**REQUIRED TASK**
In the post tagged with dreams, what kind of heights is the writer scared of?

**TEXT TO READ**
>> BEGIN
Posts tagged with dreams

One day, some weeks ago, I went to the main office of an airline company in order to facilitate some business deal as part of my minor foray into the travel industry. Walking through hangars, and driving along runways and airplanes made me remember how I really wanted to become a pilot when I was much younger, a dream that I think is common among many young boys. Partly, it was borne out of my early desire to travel and discover places, but largely it was really a fascination with flying. I used to dream of levitation ala Peter Pan, after all. Soon enough, however, I realized I might not be cut out for the profession, as I was, and still am, pretty scared of heights. I think it’s called acrophobia. Sometimes, being defensive, I’d say it’s a qualified case. It’s only open-air heights that I’m scared of (like tall staircases where one can see the ground from the steps), not enclosed spaces like airplanes or top floors of buildings, so I can still make a pilot out of myself, but surely not a Peter Pan. In any case, I thought to myself, I need not be a pilot in order to travel and see the world. Though–the sight of and the prospect of being in the company of flight attendants make me dream about it once in a while.

In other news, if all goes well, I shall be taking an entrance exam in another law school in a month or so. To be honest about it, I’m really enjoying being out of law school right now, but I’m still looking forward to the practice of the legal profession–admittedly not that passionately, but it’s there, somewhere. In any case, I have months to think about it seriously before jumping into law studies once again.

A few days ago, some of my orgmates in UP Cinema Arts Society asked me if Tisay could act for one of our orgmate’s thesis short film production. I was hesitant at first, since Tisay was just two years old, and I was doubting if she could deliver lines or any acting of that sort. Plus, she could be a brat. And I sort of have an idea how coaching a child to act can be a headache. Despite that, I said yes, and for that they even gave me the role of his father, too. Anyhow, it was a largely cameo role.
>> END
**DATA EXCERPTS**
>> BEGIN
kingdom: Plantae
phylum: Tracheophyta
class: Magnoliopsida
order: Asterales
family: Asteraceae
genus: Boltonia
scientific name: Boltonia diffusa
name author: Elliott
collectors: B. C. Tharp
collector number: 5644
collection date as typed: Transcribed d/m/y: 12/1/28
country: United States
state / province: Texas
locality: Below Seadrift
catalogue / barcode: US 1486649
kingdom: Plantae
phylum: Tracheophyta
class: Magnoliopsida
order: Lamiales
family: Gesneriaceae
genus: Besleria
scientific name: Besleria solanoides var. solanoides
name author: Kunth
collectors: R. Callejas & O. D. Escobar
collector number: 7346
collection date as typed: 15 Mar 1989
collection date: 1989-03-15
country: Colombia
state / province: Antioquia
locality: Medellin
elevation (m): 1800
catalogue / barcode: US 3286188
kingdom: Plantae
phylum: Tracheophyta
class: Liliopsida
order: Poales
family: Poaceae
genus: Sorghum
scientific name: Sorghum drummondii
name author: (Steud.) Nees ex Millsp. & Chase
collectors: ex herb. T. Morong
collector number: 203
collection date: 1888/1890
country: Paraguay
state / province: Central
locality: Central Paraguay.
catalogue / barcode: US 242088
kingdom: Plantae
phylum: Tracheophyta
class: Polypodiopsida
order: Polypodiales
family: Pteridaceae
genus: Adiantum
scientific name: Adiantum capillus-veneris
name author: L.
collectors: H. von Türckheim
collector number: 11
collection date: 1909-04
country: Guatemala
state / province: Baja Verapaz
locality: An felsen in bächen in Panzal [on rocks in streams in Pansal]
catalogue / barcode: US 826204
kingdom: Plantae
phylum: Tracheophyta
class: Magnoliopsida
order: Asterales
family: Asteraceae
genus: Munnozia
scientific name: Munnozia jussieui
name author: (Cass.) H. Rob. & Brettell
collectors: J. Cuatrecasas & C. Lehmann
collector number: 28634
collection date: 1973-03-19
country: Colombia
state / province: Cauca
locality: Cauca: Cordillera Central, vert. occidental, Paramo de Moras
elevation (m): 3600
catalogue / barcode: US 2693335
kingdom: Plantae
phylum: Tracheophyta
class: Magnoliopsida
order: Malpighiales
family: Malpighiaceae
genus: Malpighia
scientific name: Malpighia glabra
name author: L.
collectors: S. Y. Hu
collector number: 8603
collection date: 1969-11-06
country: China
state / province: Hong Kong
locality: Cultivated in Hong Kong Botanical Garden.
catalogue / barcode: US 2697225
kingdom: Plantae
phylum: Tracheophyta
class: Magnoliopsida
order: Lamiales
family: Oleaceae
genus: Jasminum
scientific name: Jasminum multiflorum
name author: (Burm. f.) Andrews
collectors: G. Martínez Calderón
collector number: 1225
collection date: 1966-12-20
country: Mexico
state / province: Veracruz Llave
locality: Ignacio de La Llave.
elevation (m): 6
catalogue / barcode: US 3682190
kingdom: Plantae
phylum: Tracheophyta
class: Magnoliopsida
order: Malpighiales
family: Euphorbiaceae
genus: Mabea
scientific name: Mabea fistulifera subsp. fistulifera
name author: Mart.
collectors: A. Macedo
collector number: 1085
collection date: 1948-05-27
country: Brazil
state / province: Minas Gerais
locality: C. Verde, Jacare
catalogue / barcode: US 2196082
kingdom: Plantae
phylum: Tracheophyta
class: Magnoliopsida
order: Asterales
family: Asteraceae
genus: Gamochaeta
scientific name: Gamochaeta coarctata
>> END
**RESPONSE BELOW**
Open-air heights, like tall staircases where one can see the ground from the steps.